KOTA BANDUNG – Menghadapi tantangan baru dari kebijakan tarif resiprokal Amerika Serikat sebesar 32 persen yang akan mulai diberlakukan pada 1 Agustus 2025, Pemerintah Daerah Provinsi Jawa Barat (Pemdaprov Jabar) bersama Bank Indonesia (BI) Jabar berinisiatif menyelenggarakan Sunda Karsa Fest Karya Kreatif Jawa Barat (KKJB) 2025. Agenda ini menjadi salah satu strategi untuk memperluas akses ekspor ke pasar global, terutama di luar Amerika.
Kegiatan yang akan digelar pada 17–20 Juli 2025 di Trans Studio Mall Bandung ini melibatkan ratusan pelaku UMKM, desa wisata, dan usaha ekonomi kreatif (ekraf) Jabar. Mereka akan menampilkan produk unggulan, seperti kerajinan kulit, furnitur, dan olahan bambu, dengan harapan menarik perhatian pasar internasional dari negara-negara alternatif, seperti Jepang, India, dan kawasan Afrika.
Kepala Bidang Pengembangan Perdagangan Luar Negeri Disperindag Jabar, Mochamad Lukmanul Hakim, menyampaikan bahwa Jabar selama ini menjadi penyumbang ekspor terbesar nasional dengan kontribusi mencapai 13,76 persen. Namun, kondisi ekspor saat ini mengalami penurunan sehingga diperlukan inovasi dan kolaborasi baru untuk membukakan peluang ekspor yang lebih luas.

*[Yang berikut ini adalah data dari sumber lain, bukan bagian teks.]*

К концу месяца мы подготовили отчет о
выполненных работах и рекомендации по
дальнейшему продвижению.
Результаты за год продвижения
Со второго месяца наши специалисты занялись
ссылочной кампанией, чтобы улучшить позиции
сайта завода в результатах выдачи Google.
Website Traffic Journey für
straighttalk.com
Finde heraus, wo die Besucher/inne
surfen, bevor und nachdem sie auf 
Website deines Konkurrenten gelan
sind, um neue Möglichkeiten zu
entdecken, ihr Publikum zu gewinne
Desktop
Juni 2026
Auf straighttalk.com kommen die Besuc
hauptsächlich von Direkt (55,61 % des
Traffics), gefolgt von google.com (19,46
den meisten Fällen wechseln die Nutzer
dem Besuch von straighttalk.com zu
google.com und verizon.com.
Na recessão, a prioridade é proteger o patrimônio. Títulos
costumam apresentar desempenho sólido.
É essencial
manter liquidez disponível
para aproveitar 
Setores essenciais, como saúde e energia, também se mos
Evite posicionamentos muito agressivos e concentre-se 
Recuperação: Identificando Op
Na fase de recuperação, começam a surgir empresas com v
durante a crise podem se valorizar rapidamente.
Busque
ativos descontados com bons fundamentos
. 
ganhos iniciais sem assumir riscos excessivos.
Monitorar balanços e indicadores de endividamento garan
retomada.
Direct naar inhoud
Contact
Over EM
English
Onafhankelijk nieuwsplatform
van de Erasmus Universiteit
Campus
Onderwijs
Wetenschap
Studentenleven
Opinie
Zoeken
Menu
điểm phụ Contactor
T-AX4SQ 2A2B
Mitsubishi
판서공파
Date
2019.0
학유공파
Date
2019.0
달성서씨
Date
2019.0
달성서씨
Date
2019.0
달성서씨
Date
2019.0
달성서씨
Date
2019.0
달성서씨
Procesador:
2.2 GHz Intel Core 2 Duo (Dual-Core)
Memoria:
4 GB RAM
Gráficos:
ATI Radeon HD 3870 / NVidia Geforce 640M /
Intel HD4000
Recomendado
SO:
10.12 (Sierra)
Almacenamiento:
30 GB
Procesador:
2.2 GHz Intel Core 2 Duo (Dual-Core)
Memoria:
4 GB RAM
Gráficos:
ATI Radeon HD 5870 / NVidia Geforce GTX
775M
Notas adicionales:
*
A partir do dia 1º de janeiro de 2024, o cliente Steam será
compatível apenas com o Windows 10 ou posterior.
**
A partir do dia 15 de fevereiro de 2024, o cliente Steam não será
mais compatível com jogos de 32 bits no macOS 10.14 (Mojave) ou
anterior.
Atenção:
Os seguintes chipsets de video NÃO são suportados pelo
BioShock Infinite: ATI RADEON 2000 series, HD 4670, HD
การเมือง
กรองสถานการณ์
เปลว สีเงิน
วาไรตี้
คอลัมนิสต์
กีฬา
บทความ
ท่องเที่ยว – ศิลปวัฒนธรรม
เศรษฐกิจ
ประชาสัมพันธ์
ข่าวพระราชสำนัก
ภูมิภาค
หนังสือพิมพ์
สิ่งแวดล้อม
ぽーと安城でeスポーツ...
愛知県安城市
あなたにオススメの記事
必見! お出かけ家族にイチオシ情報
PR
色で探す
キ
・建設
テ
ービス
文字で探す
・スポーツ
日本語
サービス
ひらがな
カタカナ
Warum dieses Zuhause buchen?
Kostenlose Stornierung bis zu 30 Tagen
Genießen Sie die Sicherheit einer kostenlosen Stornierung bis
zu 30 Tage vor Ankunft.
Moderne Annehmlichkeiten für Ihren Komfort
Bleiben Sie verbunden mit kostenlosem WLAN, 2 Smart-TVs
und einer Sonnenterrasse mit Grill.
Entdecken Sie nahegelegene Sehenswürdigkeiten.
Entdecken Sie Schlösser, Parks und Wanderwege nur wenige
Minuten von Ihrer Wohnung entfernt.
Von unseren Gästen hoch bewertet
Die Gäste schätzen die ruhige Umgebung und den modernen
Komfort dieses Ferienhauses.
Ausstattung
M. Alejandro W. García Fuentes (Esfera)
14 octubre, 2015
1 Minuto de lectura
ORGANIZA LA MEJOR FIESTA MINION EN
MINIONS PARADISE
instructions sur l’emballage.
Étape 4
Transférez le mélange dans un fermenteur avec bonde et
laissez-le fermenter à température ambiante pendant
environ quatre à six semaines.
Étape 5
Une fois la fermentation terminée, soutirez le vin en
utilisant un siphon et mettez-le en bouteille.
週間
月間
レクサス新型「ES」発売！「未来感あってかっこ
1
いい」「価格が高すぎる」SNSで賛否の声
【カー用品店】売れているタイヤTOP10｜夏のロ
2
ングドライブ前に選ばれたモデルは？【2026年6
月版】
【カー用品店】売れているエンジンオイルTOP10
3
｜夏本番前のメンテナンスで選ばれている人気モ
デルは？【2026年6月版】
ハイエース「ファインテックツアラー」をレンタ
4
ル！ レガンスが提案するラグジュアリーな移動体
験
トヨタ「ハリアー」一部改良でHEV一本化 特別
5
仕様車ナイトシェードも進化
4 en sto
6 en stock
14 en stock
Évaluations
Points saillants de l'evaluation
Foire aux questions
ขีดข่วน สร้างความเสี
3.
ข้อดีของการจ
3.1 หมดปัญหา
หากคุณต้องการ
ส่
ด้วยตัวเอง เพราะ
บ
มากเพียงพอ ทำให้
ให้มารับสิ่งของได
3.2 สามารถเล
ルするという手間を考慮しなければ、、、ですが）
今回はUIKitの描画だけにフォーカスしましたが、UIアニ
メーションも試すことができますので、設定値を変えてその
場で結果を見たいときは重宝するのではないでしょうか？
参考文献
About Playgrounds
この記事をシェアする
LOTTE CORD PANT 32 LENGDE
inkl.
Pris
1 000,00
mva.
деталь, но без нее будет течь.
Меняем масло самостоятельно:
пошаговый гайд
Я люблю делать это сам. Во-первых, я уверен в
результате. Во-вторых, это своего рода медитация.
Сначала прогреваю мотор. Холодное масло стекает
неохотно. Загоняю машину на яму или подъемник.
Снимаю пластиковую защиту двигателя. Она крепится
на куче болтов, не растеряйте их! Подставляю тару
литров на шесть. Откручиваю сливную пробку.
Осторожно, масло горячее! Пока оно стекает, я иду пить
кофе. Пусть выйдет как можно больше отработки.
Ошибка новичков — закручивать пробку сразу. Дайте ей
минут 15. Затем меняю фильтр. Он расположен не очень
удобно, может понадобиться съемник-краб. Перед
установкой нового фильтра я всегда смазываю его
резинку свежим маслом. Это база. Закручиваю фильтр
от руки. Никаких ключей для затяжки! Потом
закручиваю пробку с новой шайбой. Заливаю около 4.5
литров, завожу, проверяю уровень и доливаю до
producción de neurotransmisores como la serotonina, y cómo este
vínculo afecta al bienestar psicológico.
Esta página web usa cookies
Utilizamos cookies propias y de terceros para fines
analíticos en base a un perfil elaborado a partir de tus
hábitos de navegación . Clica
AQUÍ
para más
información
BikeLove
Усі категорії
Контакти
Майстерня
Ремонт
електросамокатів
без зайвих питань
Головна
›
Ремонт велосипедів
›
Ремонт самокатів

“Kolaborasi ini kita desain sebagai salah satu upaya konkret untuk mendorong ekspor Jabar, terutama produk ekraf. Harapannya, Sunda Karsa Fest KKJB bisa menjadi magnet bagi buyer internasional dan menumbuhkan kepercayaan terhadap produk kita,” ujar Lukman dalam Bewara Jawa Barat (BEJA) Volume 16 yang digelar di Gedung Sate (14/7/2025).
Lukman menambahkan, kegiatan ini juga diharapkan dapat menjadi agenda tahunan berskala internasional.
“Kita sedang menyiapkan event besar lainnya seperti West Java Expo (WJX) pada Oktober mendatang, yang akan mempertemukan investor, pelaku industri, dan pembeli dari berbagai negara. Ini langkah strategis untuk menjadikan Jabar sebagai pusat perhatian dalam ekspor dan pariwisata,” jelasnya.
Ia menegaskan, Jabar tidak boleh terlalu bergantung pada pasar Amerika, apalagi ketika negara tersebut menerapkan tarif lebih tinggi dibandingkan ke Vietnam sebesar 20 persen atau China sebesar 30 persen.
“Kita punya alternatif pasar lain yang potensial. Sekarang waktunya kita perkuat daya saing dan buka jalur ekspor baru, terutama untuk ekraf,” tegas Lukman.
Senada dengan itu, Ketua Dekranasda Jabar, Noneng Komara Nengsih menyampaikan keyakinannya bahwa produk ekraf Jabar memiliki keunikan yang tak mudah ditiru oleh negara lain, berkat kekayaan budaya dan nilai historis yang melekat.
“Produk-produk kita bukan hanya berkualitas, tapi juga punya cerita. Ini yang menjadikan ekraf Jabar punya daya tarik tersendiri di pasar global,” ujar Noneng.
Ia juga menekankan pentingnya meningkatkan promosi dan memperkuat daya saing agar produk lokal mampu bersaing tanpa harus tergantung pada pasar Amerika.
“Kalau kita sendiri sudah mencintai produk lokal, dunia pasti akan ikut melirik,” pungkasnya.